第33話 ティルダ覚醒
家に帰り、魔力操作の簡易魔道具をティルダに渡す。
「なによ、これ」
半月型の簡易魔道具をしみじみと見つめるティルダ。
「魔力操作のスキルを覚えられるかもしれない道具」
「痛かったりしないでしょうね」
ティルダは少し不安な表情で尻尾を足の間に挟み言った。
「そこは大丈夫だ」
簡易魔道具を受け取ったティルダは魔力を充填してお腹に押し付けた。
「どうだ、何か感じたか」
「うーん、何とも言えないわね。
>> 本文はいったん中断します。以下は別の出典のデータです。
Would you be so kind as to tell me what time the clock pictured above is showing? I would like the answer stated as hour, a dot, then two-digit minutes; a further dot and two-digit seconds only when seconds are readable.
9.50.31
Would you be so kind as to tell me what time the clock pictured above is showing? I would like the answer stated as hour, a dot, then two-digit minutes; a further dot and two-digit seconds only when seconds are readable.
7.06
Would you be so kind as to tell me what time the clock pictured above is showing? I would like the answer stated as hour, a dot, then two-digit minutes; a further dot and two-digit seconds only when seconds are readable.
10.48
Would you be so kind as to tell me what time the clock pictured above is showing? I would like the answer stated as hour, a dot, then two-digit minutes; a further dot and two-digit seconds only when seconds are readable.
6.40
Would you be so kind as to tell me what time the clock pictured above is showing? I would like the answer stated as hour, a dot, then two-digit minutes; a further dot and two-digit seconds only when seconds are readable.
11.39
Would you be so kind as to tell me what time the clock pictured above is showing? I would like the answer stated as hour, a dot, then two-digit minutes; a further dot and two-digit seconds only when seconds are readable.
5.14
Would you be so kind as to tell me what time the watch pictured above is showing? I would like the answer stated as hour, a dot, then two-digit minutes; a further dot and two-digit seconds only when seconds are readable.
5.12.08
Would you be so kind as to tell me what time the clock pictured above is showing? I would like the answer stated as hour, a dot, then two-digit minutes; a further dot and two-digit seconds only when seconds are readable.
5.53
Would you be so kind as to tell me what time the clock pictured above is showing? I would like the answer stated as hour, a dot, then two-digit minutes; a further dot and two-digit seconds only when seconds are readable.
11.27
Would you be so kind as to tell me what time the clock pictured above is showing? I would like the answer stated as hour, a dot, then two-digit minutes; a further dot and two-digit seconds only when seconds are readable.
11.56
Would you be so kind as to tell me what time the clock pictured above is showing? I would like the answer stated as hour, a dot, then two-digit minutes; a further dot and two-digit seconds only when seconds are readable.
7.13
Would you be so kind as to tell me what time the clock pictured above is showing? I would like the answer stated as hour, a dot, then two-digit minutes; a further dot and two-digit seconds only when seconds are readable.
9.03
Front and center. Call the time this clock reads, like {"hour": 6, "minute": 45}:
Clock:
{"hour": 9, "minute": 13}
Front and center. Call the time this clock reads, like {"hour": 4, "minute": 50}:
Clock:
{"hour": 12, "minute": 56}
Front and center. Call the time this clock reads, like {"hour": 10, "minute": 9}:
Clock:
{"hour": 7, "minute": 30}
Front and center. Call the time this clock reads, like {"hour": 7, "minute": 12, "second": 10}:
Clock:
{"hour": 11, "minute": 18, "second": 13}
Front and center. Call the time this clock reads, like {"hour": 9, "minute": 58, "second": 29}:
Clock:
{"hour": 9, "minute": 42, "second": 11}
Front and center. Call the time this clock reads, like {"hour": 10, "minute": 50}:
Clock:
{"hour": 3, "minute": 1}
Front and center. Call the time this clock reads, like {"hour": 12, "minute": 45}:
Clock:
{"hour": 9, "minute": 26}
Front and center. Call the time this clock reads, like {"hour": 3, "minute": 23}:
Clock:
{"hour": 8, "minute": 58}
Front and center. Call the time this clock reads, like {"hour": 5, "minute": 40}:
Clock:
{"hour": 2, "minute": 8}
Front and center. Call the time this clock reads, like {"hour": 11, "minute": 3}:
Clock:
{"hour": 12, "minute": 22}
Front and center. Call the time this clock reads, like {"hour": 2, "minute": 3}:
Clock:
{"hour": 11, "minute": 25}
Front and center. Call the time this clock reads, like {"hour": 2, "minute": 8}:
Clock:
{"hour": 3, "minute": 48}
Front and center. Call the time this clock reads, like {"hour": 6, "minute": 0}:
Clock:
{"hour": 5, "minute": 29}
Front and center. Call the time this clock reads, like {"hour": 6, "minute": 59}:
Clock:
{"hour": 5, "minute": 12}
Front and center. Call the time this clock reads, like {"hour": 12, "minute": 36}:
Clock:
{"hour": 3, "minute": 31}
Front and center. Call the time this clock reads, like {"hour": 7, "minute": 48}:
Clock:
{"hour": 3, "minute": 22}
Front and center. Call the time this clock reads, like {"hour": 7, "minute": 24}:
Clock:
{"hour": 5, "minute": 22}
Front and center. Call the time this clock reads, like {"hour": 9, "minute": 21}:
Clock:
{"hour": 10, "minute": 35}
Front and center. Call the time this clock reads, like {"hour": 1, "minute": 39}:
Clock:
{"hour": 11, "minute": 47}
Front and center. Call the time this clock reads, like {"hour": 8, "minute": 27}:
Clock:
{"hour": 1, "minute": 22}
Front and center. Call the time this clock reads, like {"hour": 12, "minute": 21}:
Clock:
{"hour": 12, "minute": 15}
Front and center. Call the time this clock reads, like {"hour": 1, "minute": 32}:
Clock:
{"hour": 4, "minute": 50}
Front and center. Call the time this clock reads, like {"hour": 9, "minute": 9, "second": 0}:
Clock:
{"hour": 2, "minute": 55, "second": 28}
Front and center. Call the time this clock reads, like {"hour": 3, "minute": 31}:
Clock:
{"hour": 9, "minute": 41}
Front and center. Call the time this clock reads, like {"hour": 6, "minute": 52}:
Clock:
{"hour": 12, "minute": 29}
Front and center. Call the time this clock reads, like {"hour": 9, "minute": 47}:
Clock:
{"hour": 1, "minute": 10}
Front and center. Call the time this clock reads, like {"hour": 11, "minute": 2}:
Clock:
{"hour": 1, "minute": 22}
感じるような感じないような」
「魔力が腹の中で交差してぶつかるのを想像するんだ」
「想像したわ」
「魔力がぶつかるのが分かれば、まずは成功だ」
「全然、分からない」
「駄目か」
そんなに簡単に魔力が分かれば苦労しないよな。
魔力放出の数を増やして、十本ぐらいの魔力が交差するようにしたらどうだろう。
いやここは思い切って百本だな。
「ちょっと改造してみるよ」
俺が簡易魔道具を作るのを興味深げにティルダは見ていた。
たけど、簡易魔道具が大きくなって行くうちに大丈夫かと心配になったみたいだ。
腹巻ぐらいの幅になった簡易魔道具。
魔力の充填はティルダには無理なので俺が行う。
試しに俺は簡易魔道具を軌道して自分で試してみた。
腹の中の魔力の感触があるのがはっきり分かった。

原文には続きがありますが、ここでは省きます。